### Aim of the task:
Scan the entries for the word "terroristischen" and return every line that has it.

=== Begin Enclosure ===

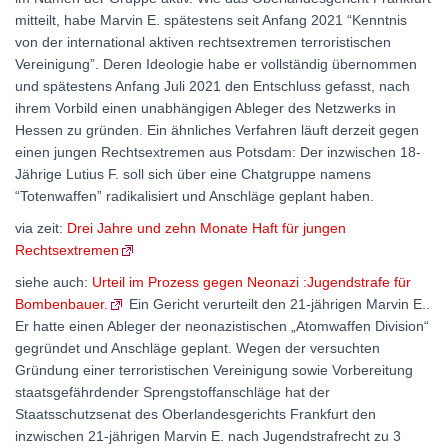
mitteilt, habe Marvin E. spätestens seit Anfang 2021 “Kenntnis
von der international aktiven rechtsextremen terroristischen
Vereinigung”. Deren Ideologie habe er vollständig übernommen
und spätestens Anfang Juli 2021 den Entschluss gefasst, nach
ihrem Vorbild einen unabhängigen Ableger des Netzwerks in
Hessen zu gründen. Ein ähnliches Verfahren läuft derzeit gegen
einen jungen Rechtsextremen aus Potsdam: Der inzwischen 18-
Jährige Lutius F. soll sich über eine Chatgruppe namens
“Totenwaffen” radikalisiert und Anschläge geplant haben.
via zeit:
Drei Jahre und zehn Monate Haft für jungen
Rechtsextremen
siehe auch:
Urteil im Prozess gegen Neonazi :Jugendstrafe für
Bombenbauer.
Ein Gericht verurteilt den 21-jährigen Marvin E..
Er hatte einen Ableger der neonazistischen „Atomwaffen Division“
gegründet und Anschläge geplant. Wegen der versuchten
Gründung einer terroristischen Vereinigung sowie Vorbereitung
staatsgefährdender Sprengstoffanschläge hat der
Staatsschutzsenat des Oberlandesgerichts Frankfurt den
inzwischen 21-jährigen Marvin E. nach Jugendstrafrecht zu 3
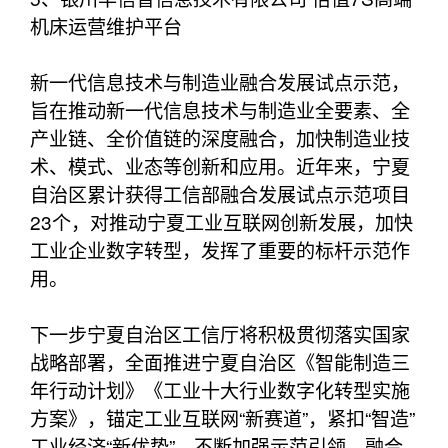
机床运营维护平台
新一代信息技术与制造业融合发展试点示范，
旨在推动新一代信息技术与制造业全要素、全
产业链、全价值链的深度融合，加快制造业技
术、模式、业态等创新和应用。近年来，宁夏
自治区累计获得工信部融合发展试点示范项目
23个，对推动宁夏工业互联网创新发展，加快
工业企业数字转型，发挥了重要的标杆示范作
用。
下一步宁夏自治区工信厅将积极贯彻落实国家
战略部署，全面推进宁夏自治区《智能制造三
年行动计划》《工业十大行业数字化转型实施
方案》，锚定工业互联网“新赛道”，紧扣“智造”
工业经济“新优势”，不断加强示范引领、融合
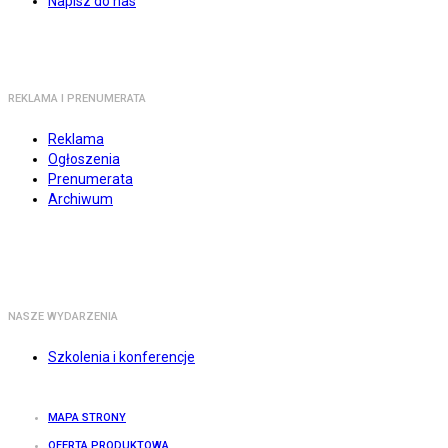
Napisz do nas
REKLAMA I PRENUMERATA
Reklama
Ogłoszenia
Prenumerata
Archiwum
NASZE WYDARZENIA
Szkolenia i konferencje
MAPA STRONY
OFERTA PRODUKTOWA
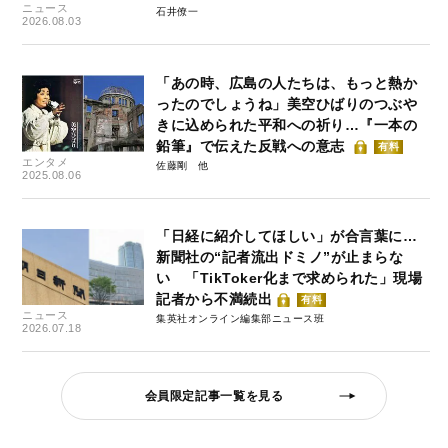
ニュース
石井僚一
2026.08.03
「あの時、広島の人たちは、もっと熱か
ったのでしょうね」美空ひばりのつぶや
きに込められた平和への祈り…『一本の
鉛筆』で伝えた反戦への意志
有料
エンタメ
佐藤剛
2025.08.06
「日経に紹介してほしい」が合言葉に…
新聞社の“記者流出ドミノ”が止まらな
い 「TikToker化まで求められた」現場
記者から不満続出
有料
ニュース
集英社オンライン編集部ニュース班
2026.07.18
会員限定記事一覧を見る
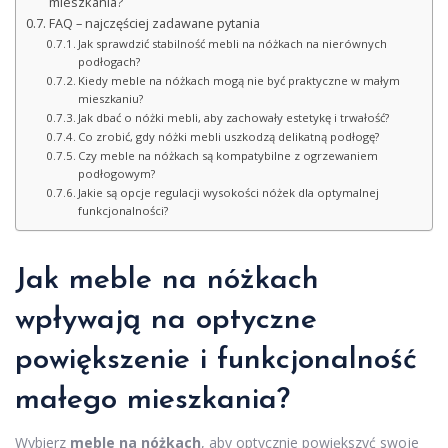
mieszkania?
FAQ – najczęściej zadawane pytania
Jak sprawdzić stabilność mebli na nóżkach na nierównych
podłogach?
Kiedy meble na nóżkach mogą nie być praktyczne w małym
mieszkaniu?
Jak dbać o nóżki mebli, aby zachowały estetykę i trwałość?
Co zrobić, gdy nóżki mebli uszkodzą delikatną podłogę?
Czy meble na nóżkach są kompatybilne z ogrzewaniem
podłogowym?
Jakie są opcje regulacji wysokości nóżek dla optymalnej
funkcjonalności?
Jak meble na nóżkach
wpływają na optyczne
powiększenie i funkcjonalność
małego mieszkania?
Wybierz
meble na nóżkach
, aby optycznie powiększyć swoje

=== End Enclosure ===

### Result below:
von der international aktiven rechtsextremen terroristischen
Gründung einer terroristischen Vereinigung sowie Vorbereitung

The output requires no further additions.